In a conservative test of this approach, we used the neural network we developed for the Great Divide Basin to predict the locations of fossil-bearing sedimentary deposits in the nearby Bison Basin, which is known to harbor Paleocene mammal fossils. (We did not train the model with fossil sites specifically from Bison Basin, because it contains the same kinds of fossil deposits as the Great Divide Basin.) Encouragingly, our neural network predicted the three most productive fossil localities known in the Bison Basin. Thus, a field crew exploring this vast area for the first time using our predictive model would have had a far better chance of discovering these sites than a crew using traditional survey methods.

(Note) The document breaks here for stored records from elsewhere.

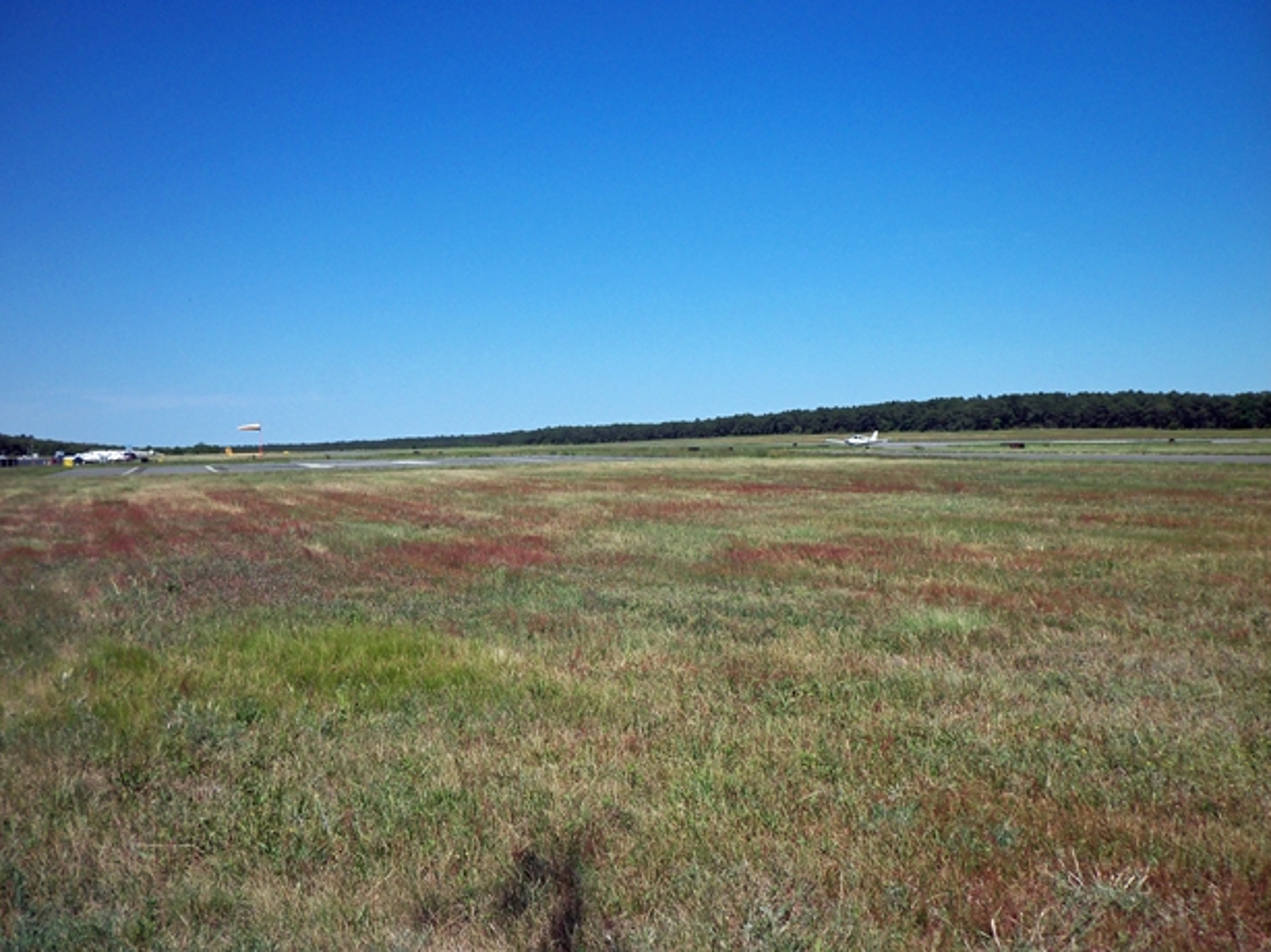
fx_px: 1285
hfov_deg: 52.6
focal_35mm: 35
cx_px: 619
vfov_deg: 40.7
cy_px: 466
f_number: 8.8
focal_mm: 5.7
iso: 80
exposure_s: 1/200
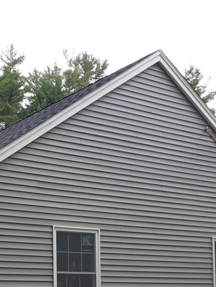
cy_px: 280
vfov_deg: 27.1
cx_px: 10
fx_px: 566
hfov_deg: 21.0
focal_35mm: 68
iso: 40
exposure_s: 1/263
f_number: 1.7
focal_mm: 3.7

Our trial runs in 2012 and 2013 in Wyoming showed that the use of satellite imagery in combination with geospatial predictive models greatly increased the effectiveness of our fieldwork, helping us to find more fossils in less time. But we still have more to do. We are now focused on refining our models to better characterize and differentiate the spectral signature of productive localities. And we are working on ways to apply more constraints to our predictive models to limit the number of false positive results in the maps we generate and thus improve our ability to determine the highest-priority areas to survey.
We are convinced that with these tools we can put the future of paleontological exploration on a more secure and scientific footing and reduce the role of serendipity in finding important fossils. Achieving that goal will be well worth the effort required. Piecing together the origin and evolution of life on earth is far too interesting and important an endeavor to leave to chance. And we can't afford to wait another 15 years to find the next Tim's Confession.